For all the deep meaning such cherished perspectives can give our lives, they can and have led to a great deal of harm and even violence in the world. Indeed, today we face a great many conflicts based on unbending ideological, cultural and religious differences. This raises a profound issue of how we can live in peace together in an evermore divisive and polarized country and world.

In my view, for human beings to be healthy in mind and body, they need to develop and continually enlarge their capacities for testing their perspectives. They can do this by acting in and on the world and then paying respectful attention to the world’s responses to (“evidence” of) their actions. And they can do it through respectful dialogue with others who have different perspectives. Sadly, though, today we are short on people committed to evidence and respectful dialogue across differences.

I will argue in this book that a key goal of schooling and human development is the creation of people who are committed testers, people who respect evidence, seek ways to falsify their own beliefs, and engage in civil critical discussions with others who not share their beliefs or values. I will offer ideas about how such people can cherish their core beliefs and values and nonetheless engage in meaningful critical discussion with others in a joint search for truth and peace.

All humans have a deep need to feel that what they do counts and matters to others and to society, hopefully in the service of peace and a better world for all. Education owes each child the skills necessary for effective action in the world.

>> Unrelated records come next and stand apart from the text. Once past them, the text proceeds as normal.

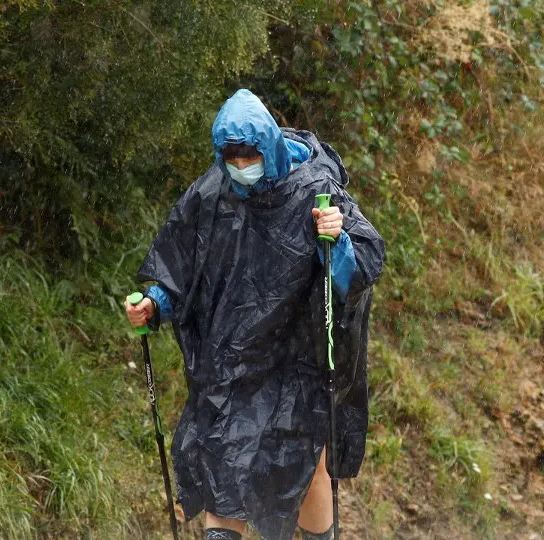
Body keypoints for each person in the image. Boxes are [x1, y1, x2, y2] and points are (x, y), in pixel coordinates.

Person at [124, 89, 384, 540]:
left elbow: (359, 271)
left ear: (268, 146)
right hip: (231, 362)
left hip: (297, 363)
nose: (242, 165)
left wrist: (337, 239)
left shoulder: (316, 190)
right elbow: (183, 268)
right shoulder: (211, 194)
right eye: (232, 156)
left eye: (250, 155)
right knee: (222, 465)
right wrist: (156, 305)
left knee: (303, 469)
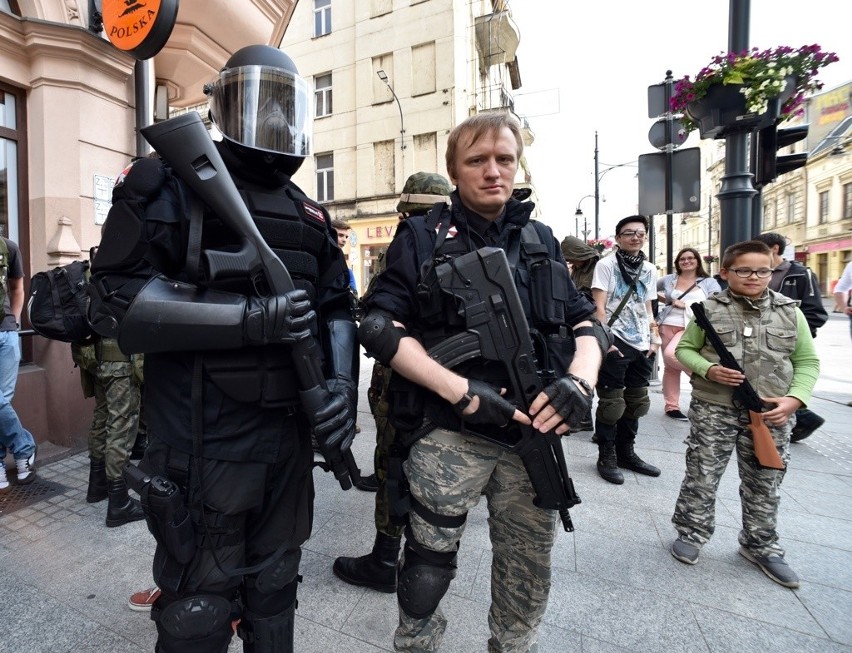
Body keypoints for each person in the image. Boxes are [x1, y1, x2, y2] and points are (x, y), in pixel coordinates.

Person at [88, 45, 358, 653]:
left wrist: (342, 387)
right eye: (259, 100)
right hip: (200, 438)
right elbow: (110, 298)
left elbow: (339, 307)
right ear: (225, 104)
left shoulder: (307, 215)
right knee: (199, 609)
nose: (274, 120)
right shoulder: (167, 184)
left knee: (275, 596)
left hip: (288, 437)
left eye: (288, 105)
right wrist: (249, 319)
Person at [358, 112, 604, 652]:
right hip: (449, 433)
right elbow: (378, 325)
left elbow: (587, 323)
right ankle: (417, 644)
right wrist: (460, 390)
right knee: (427, 566)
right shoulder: (422, 236)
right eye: (477, 160)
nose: (493, 172)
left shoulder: (541, 239)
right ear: (454, 170)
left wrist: (579, 383)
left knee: (527, 568)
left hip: (534, 431)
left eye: (504, 159)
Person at [671, 240, 819, 589]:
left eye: (763, 270)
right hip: (714, 409)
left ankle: (761, 544)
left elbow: (807, 362)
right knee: (702, 475)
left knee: (765, 481)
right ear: (725, 272)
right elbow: (684, 350)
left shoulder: (789, 311)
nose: (754, 277)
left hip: (769, 414)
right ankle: (691, 533)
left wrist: (795, 399)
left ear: (773, 270)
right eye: (744, 270)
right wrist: (709, 370)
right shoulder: (708, 309)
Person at [333, 171, 452, 594]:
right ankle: (429, 555)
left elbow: (379, 315)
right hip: (449, 378)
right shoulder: (466, 241)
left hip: (402, 374)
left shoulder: (406, 243)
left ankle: (385, 559)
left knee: (394, 461)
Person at [591, 216, 661, 484]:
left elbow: (648, 307)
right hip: (616, 340)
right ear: (618, 237)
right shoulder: (606, 265)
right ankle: (606, 455)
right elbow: (600, 307)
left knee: (637, 401)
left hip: (642, 343)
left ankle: (626, 452)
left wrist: (654, 339)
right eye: (629, 233)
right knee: (611, 403)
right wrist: (606, 341)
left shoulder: (650, 269)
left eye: (640, 233)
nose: (635, 237)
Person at [753, 233, 828, 442]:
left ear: (774, 249)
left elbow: (815, 313)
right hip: (753, 343)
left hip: (783, 345)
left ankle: (800, 417)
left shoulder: (801, 274)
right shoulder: (755, 275)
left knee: (779, 385)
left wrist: (789, 337)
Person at [71, 334, 144, 527]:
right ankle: (119, 503)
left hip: (97, 358)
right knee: (120, 427)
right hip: (121, 361)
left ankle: (98, 486)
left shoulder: (94, 300)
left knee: (101, 419)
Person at [656, 247, 721, 421]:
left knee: (672, 355)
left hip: (690, 326)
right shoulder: (670, 279)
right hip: (667, 324)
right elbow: (649, 288)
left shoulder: (708, 282)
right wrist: (669, 300)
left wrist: (685, 305)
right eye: (682, 259)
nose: (686, 261)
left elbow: (715, 304)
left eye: (690, 258)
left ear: (698, 261)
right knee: (670, 368)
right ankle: (671, 406)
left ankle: (704, 378)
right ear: (677, 262)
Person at [0, 236, 37, 492]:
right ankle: (24, 447)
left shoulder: (8, 247)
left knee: (4, 399)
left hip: (6, 334)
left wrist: (12, 323)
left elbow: (17, 288)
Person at [561, 235, 601, 432]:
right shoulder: (577, 269)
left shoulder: (598, 268)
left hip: (593, 322)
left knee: (587, 369)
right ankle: (584, 417)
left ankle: (585, 417)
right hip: (580, 321)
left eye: (571, 258)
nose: (570, 262)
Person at [331, 218, 358, 294]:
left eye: (346, 237)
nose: (344, 240)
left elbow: (353, 294)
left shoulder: (348, 271)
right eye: (340, 235)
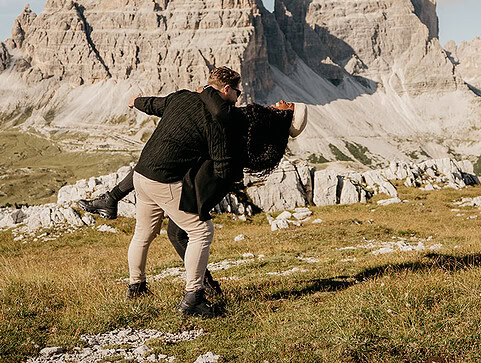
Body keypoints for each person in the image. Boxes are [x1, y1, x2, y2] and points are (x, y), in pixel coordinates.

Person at [79, 97, 309, 306]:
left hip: (200, 182)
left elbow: (220, 114)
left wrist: (206, 92)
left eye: (286, 104)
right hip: (201, 179)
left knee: (184, 231)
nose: (279, 101)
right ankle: (197, 287)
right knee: (171, 228)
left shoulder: (258, 123)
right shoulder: (262, 127)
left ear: (285, 116)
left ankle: (193, 293)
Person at [122, 66, 245, 318]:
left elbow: (153, 104)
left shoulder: (181, 97)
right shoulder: (215, 119)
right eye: (238, 93)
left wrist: (135, 101)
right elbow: (222, 165)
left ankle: (136, 287)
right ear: (227, 90)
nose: (238, 97)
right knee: (201, 231)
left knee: (143, 234)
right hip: (163, 180)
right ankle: (193, 299)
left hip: (141, 175)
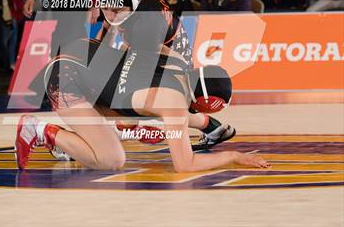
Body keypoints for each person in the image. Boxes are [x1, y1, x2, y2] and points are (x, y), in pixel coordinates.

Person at [15, 37, 269, 172]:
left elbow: (129, 42)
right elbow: (185, 165)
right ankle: (37, 130)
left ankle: (105, 131)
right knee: (111, 159)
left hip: (83, 51)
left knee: (131, 108)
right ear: (207, 102)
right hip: (66, 79)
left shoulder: (178, 60)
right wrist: (234, 157)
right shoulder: (176, 105)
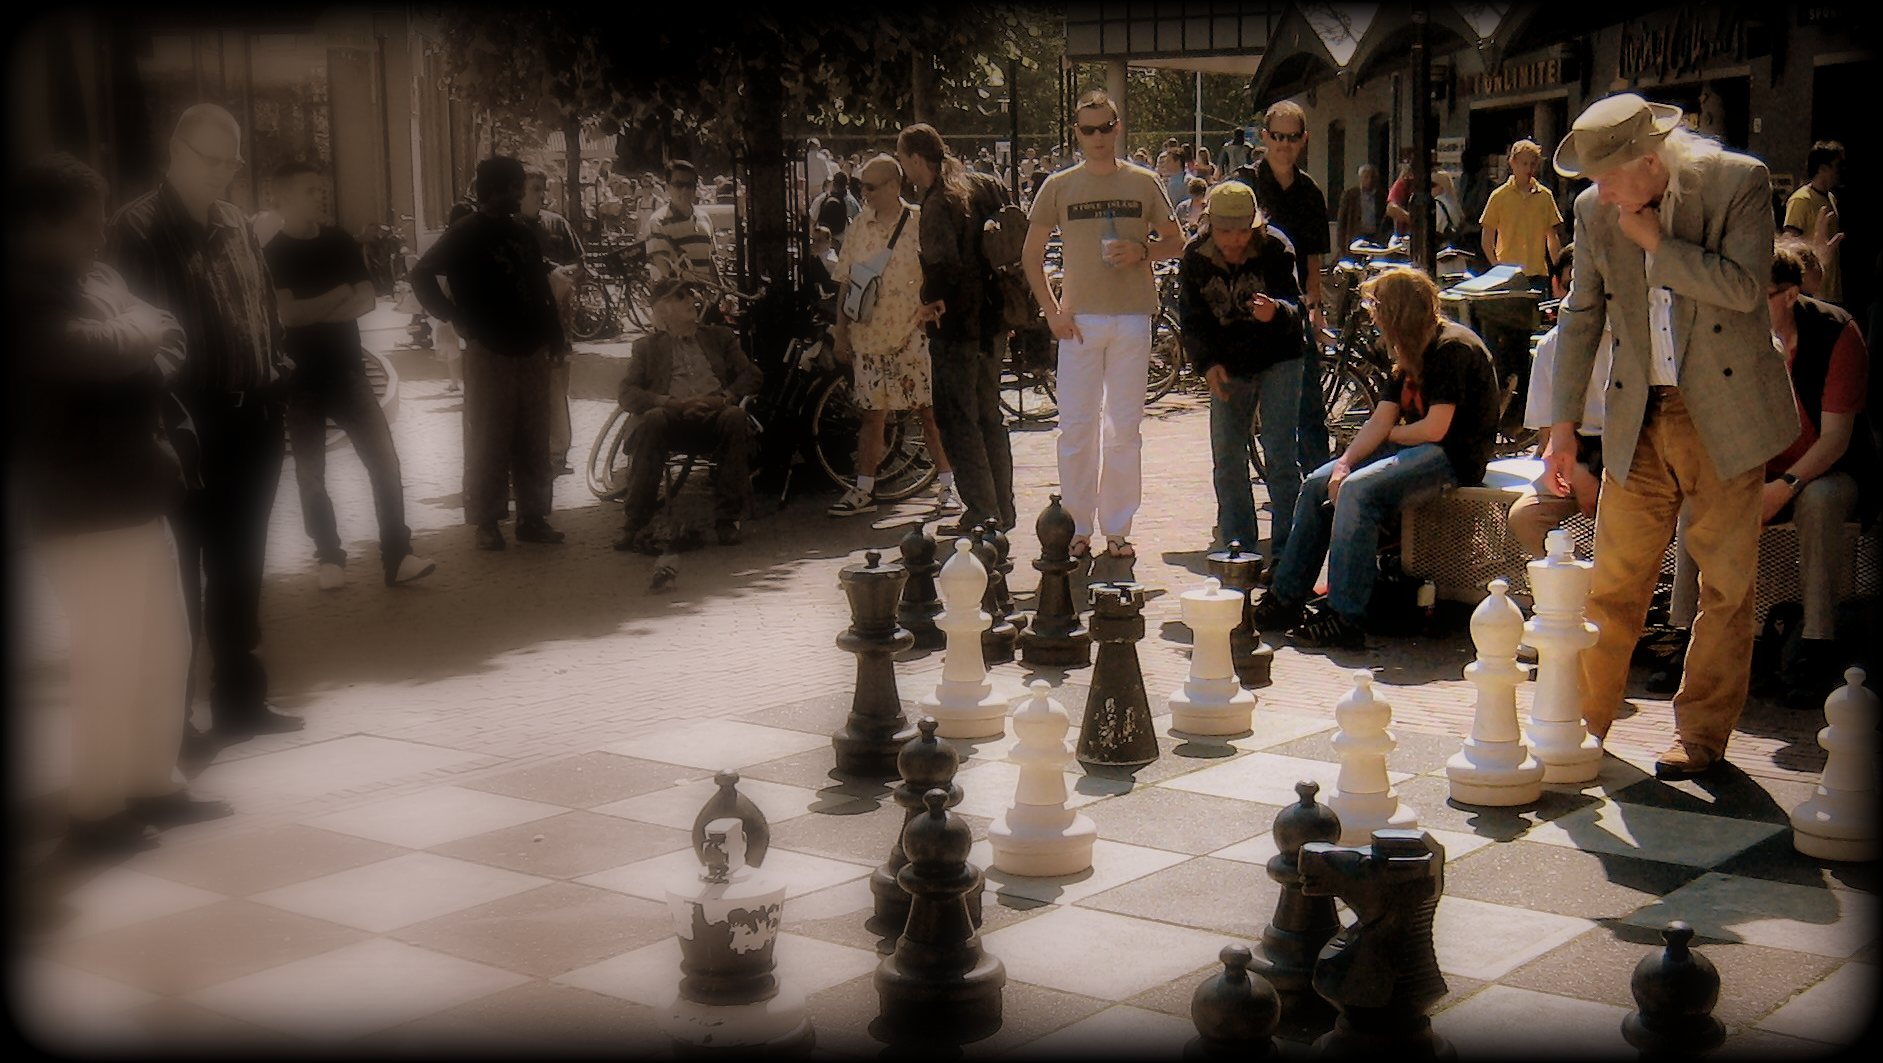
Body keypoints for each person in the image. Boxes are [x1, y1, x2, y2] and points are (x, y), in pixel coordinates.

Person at [1545, 93, 1797, 779]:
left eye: (1607, 175)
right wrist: (1561, 424)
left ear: (1649, 161)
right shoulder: (1595, 212)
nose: (1597, 192)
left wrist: (1658, 245)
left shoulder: (1737, 183)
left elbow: (1745, 288)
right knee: (1612, 581)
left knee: (1724, 587)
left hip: (1723, 412)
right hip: (1640, 415)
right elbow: (1579, 315)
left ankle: (1701, 735)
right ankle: (1578, 724)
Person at [12, 154, 234, 853]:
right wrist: (139, 340)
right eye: (83, 223)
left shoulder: (94, 276)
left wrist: (137, 343)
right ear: (37, 226)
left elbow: (162, 330)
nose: (99, 234)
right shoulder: (19, 292)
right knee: (109, 658)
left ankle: (151, 780)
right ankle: (94, 809)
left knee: (163, 647)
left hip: (138, 490)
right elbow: (92, 348)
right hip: (82, 505)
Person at [109, 103, 303, 741]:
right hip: (187, 426)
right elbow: (136, 338)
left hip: (253, 419)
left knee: (241, 563)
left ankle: (240, 700)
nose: (225, 172)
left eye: (233, 161)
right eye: (211, 159)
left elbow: (261, 310)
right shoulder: (135, 230)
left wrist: (277, 366)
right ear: (176, 152)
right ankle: (173, 716)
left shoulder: (236, 225)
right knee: (180, 574)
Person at [1253, 267, 1500, 649]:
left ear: (1396, 312)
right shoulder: (1408, 349)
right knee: (1319, 482)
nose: (1373, 318)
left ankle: (1344, 614)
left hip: (1453, 455)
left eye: (1377, 309)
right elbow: (1382, 417)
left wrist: (1386, 441)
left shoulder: (1451, 348)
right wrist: (1344, 462)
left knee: (1358, 492)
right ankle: (1286, 597)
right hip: (1417, 445)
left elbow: (1436, 427)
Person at [1023, 90, 1185, 559]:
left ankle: (1117, 528)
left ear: (1117, 127)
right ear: (1077, 133)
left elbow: (1177, 240)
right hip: (1079, 323)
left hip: (1133, 316)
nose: (1097, 137)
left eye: (1104, 127)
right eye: (1087, 129)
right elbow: (1030, 255)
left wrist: (1143, 251)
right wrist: (1051, 311)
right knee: (1075, 428)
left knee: (1123, 428)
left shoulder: (1144, 181)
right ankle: (1075, 527)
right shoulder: (1059, 185)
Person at [265, 162, 435, 591]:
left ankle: (398, 555)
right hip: (300, 378)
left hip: (348, 371)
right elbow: (286, 315)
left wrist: (317, 309)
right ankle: (328, 555)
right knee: (310, 473)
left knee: (384, 462)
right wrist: (337, 295)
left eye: (321, 189)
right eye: (309, 190)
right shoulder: (273, 253)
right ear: (281, 198)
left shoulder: (340, 241)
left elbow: (363, 302)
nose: (319, 196)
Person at [410, 154, 566, 551]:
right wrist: (452, 317)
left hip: (531, 348)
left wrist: (555, 337)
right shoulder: (465, 232)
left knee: (533, 436)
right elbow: (421, 274)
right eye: (509, 186)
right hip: (489, 349)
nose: (515, 194)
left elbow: (540, 289)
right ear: (489, 190)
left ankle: (533, 517)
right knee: (488, 438)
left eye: (518, 185)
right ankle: (487, 522)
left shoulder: (524, 233)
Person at [1759, 242, 1872, 700]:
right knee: (1701, 498)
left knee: (1820, 500)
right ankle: (1687, 630)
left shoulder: (1836, 332)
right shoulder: (1734, 331)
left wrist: (1783, 488)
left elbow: (1835, 440)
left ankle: (1816, 642)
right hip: (1759, 466)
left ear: (1790, 294)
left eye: (1760, 294)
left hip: (1829, 470)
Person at [898, 123, 1014, 532]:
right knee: (988, 416)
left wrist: (928, 302)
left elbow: (943, 264)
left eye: (904, 160)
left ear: (916, 159)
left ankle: (983, 512)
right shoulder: (979, 185)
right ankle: (1002, 507)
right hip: (992, 320)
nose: (904, 171)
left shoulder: (936, 202)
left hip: (957, 327)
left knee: (958, 419)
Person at [826, 155, 957, 517]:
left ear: (893, 185)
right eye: (861, 186)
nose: (863, 193)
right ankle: (864, 488)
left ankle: (948, 485)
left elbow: (939, 272)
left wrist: (931, 308)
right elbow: (846, 283)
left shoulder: (918, 221)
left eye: (870, 186)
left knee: (928, 412)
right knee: (872, 414)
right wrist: (841, 331)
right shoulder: (858, 227)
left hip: (912, 334)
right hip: (868, 336)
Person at [1180, 182, 1304, 558]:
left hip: (1279, 356)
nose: (1234, 240)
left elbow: (1296, 309)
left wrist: (1276, 311)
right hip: (1228, 361)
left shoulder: (1275, 248)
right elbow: (1193, 318)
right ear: (1209, 226)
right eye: (1225, 231)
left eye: (1242, 231)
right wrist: (1207, 363)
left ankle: (1288, 546)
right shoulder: (1195, 256)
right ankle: (1238, 543)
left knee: (1280, 454)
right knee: (1228, 455)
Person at [614, 279, 761, 547]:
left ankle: (727, 521)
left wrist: (722, 398)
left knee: (735, 417)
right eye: (680, 297)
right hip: (671, 421)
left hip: (714, 416)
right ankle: (635, 522)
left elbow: (752, 375)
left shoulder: (719, 337)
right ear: (663, 310)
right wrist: (670, 403)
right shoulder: (647, 347)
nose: (691, 300)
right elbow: (627, 394)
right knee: (653, 419)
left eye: (689, 295)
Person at [1506, 244, 1610, 557]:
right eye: (1571, 286)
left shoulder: (1627, 338)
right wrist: (1579, 477)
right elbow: (1547, 439)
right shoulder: (1551, 347)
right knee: (1525, 516)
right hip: (1575, 452)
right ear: (1556, 286)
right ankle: (1580, 585)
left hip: (1630, 451)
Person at [1251, 100, 1336, 482]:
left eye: (1292, 137)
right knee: (1246, 409)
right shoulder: (1245, 185)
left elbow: (1314, 257)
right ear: (1264, 137)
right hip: (1248, 307)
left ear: (1304, 140)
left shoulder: (1310, 192)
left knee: (1309, 406)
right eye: (1277, 136)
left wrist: (1314, 308)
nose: (1284, 144)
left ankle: (1318, 490)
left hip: (1294, 308)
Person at [520, 167, 584, 475]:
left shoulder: (557, 224)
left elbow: (578, 262)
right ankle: (529, 452)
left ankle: (557, 452)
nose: (541, 195)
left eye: (543, 189)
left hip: (559, 318)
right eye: (535, 189)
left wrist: (565, 274)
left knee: (559, 385)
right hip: (525, 322)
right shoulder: (511, 228)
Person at [1479, 139, 1564, 287]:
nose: (1528, 169)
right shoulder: (1499, 196)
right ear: (1513, 163)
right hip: (1507, 273)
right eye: (1524, 163)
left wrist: (1558, 270)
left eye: (1532, 164)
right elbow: (1487, 236)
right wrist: (1495, 265)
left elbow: (1552, 237)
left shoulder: (1545, 196)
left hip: (1537, 273)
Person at [1781, 140, 1845, 306]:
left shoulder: (1831, 198)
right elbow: (1789, 245)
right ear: (1822, 168)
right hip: (1813, 293)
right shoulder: (1801, 200)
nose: (1840, 171)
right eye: (1836, 166)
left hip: (1832, 291)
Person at [639, 159, 720, 286]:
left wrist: (722, 292)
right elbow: (664, 269)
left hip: (706, 300)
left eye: (690, 185)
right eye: (678, 184)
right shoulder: (658, 222)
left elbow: (710, 260)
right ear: (667, 187)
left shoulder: (704, 218)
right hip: (677, 300)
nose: (685, 190)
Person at [435, 199, 476, 395]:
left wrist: (440, 306)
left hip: (453, 299)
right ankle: (467, 382)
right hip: (466, 300)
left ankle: (457, 382)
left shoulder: (448, 240)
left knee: (452, 341)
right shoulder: (474, 238)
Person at [1337, 164, 1387, 251]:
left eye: (1372, 177)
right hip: (1356, 237)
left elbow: (1386, 219)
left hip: (1375, 237)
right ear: (1360, 178)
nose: (1369, 180)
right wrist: (1341, 243)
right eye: (1366, 177)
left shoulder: (1381, 196)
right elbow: (1342, 220)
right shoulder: (1350, 195)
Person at [816, 172, 856, 244]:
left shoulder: (821, 199)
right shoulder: (851, 202)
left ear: (833, 184)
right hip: (842, 242)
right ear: (846, 185)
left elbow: (812, 219)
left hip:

At the same time, however, society must treat everyone as worthy of full and active participation. One of the greatest evils any society can inflict is to make people or whole classes of people feel they do not matter. It leads to poor physical and mental health. It hampers learning and leads to poor development. Unfortunately, currently in the United States and in many other countries, there are very high levels of inequality. High inequality leads far too many people to feel left out. It leads, as well, to very poor health statistics, because when people feel that what they think and do really doesn’t matter, they can suffer negative health effects.

I should note that I will unashamedly use the word truth in this book. I will say that people need to be truth seekers and truth testers. What I mean by truth is not any form of final knowledge. I mean a journey (process) toward healthier, more moral, more humane, more effective, and more peaceful perspectives on the world. Such perspectives are based on respect for the world’s responses when we act in it or experiment on it. They are based, as well, on respect for others when we have critical dialogues with them about what we each believe we have learned from our differing experiences in the world. In almost all cases, we humans cannot attain perfection; but in almost all cases we can do better. Given the state of health, equality and peace in the world today, the bar isn’t very high.